Birkaç yıl sonra Petzinger ve arkadaşları Parkinson hastalığı için bir fare modeliyle çalışmaya başladılar. Grup, aktif bir farenin beyninde daha fazla dopamin nöronu olduğunu buldu. Dopamin nöronları da, hareket, öğrenme ve duygular için önemlidir. Dopamin reseptörlerinin seviyesi de, beyin plastisitesi (beynin koşullara göre yenilenme özelliği) ile korelasyon gösterir ve dopamin reseptör kaybı da Parkinson hastalığının en önemli işaretidir. Haftada üç kere çarkta yürüyen hastaların dopamin reseptörlerinin arttığı, bir radyoaktif işaretleme yöntemiyle tespit edildi.

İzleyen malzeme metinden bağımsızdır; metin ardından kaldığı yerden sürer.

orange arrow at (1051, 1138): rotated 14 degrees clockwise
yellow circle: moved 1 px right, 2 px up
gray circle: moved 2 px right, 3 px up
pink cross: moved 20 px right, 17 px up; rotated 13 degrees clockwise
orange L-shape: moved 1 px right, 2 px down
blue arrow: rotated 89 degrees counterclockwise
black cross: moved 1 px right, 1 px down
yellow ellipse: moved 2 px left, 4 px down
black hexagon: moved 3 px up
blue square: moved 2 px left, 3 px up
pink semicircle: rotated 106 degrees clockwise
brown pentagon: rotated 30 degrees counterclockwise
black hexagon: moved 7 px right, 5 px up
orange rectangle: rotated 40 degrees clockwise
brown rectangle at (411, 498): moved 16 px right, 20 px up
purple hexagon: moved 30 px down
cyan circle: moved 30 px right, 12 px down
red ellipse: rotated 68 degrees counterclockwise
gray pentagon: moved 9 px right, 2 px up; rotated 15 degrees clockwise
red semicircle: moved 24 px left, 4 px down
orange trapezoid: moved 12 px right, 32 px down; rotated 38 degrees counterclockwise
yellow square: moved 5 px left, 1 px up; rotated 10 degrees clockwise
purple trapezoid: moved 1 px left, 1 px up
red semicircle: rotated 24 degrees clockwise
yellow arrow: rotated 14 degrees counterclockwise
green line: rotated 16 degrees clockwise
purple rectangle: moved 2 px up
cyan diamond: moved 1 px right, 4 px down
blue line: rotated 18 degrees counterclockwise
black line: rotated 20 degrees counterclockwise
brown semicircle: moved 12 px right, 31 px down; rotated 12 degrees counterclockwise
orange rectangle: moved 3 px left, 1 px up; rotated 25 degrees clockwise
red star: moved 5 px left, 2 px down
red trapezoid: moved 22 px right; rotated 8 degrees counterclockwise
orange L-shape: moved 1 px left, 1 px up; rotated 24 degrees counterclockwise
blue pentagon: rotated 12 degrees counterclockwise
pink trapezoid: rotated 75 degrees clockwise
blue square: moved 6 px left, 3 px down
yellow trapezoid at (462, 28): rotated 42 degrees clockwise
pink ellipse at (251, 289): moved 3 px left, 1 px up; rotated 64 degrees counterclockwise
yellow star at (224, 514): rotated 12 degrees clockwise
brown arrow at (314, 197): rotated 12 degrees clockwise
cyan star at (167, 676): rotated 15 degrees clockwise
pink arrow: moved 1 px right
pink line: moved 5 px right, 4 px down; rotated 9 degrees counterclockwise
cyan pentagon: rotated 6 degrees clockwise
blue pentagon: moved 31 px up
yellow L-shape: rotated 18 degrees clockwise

Petzinger’in fare çalışmaları, Parkinson hastalarında egzersizin faydalarıyla ilgili dendritik dallanmanın (nöron bağlantıları) da dahil olduğu diğer muhtemel mekanizmaları ortaya çıkardı. Bu etkiler fare beynindeki bağlantıları değiştirir ve hayvanlardaki hastalık ilerlemesini modifiye eder ve böylece hayvandaki hastalık ilerleyişi değişir. Egzersiz, Alzheimer hastaları ve bu hastalık açısından risk altında olan hastalar için de faydalı olabilir. Birkaç çalışma genetik açıdan, Alzheimer hastalığı riskine neden olan mutasyonu taşıyan hastalarda egzersizin riski azalttığını gösterdi.

2018’de Harvard Üniversitesi’nde yapılan fare çalışmasında, WNT3’ü (beyinde etkinlik gösteren bir protein) arttıran herhangi bir ilaç ya da gen terapi yöntemi denememelerine rağmen, egzersiz sonucunda arttığını ve demans (bunama) belirtilerini geri çevirdiğini gözlemlediler. Ayrıca aynı grup, egzersiz yapmayan farelerde BDNF aktivitesini arttıran bir terapi uyguladıklarında, bilişsel performansları egzersiz yapanlar kadar arttı. Bu nedenle bu strateji de, egzersiz yapamayacak durumda olan hastalar için kullanılabilir.

Elde edilen sonuçlar; Alzheimer hastalığı için şu an yapılan 58 klinik denemeyi desteklemektedir. Ayrıca, depresyon ve Parkinson hastalığının belirtilerini azaltmak için egzersizin kullanıldığı 100 adet klinik deneme vardır. Bazı araştırmacılar da egzersizin, yaşlanma üzerine etkisini araştırmaktadırlar. Aktif bir yaşam şekli, 70 yaşındaki bir beyni 30 yaşına döndüremez. Fakat sinir sisteminde egzersizin etkisini çalışmak, araştırmacıların en uygun stratejiyi bulmasını sağlayacaktır.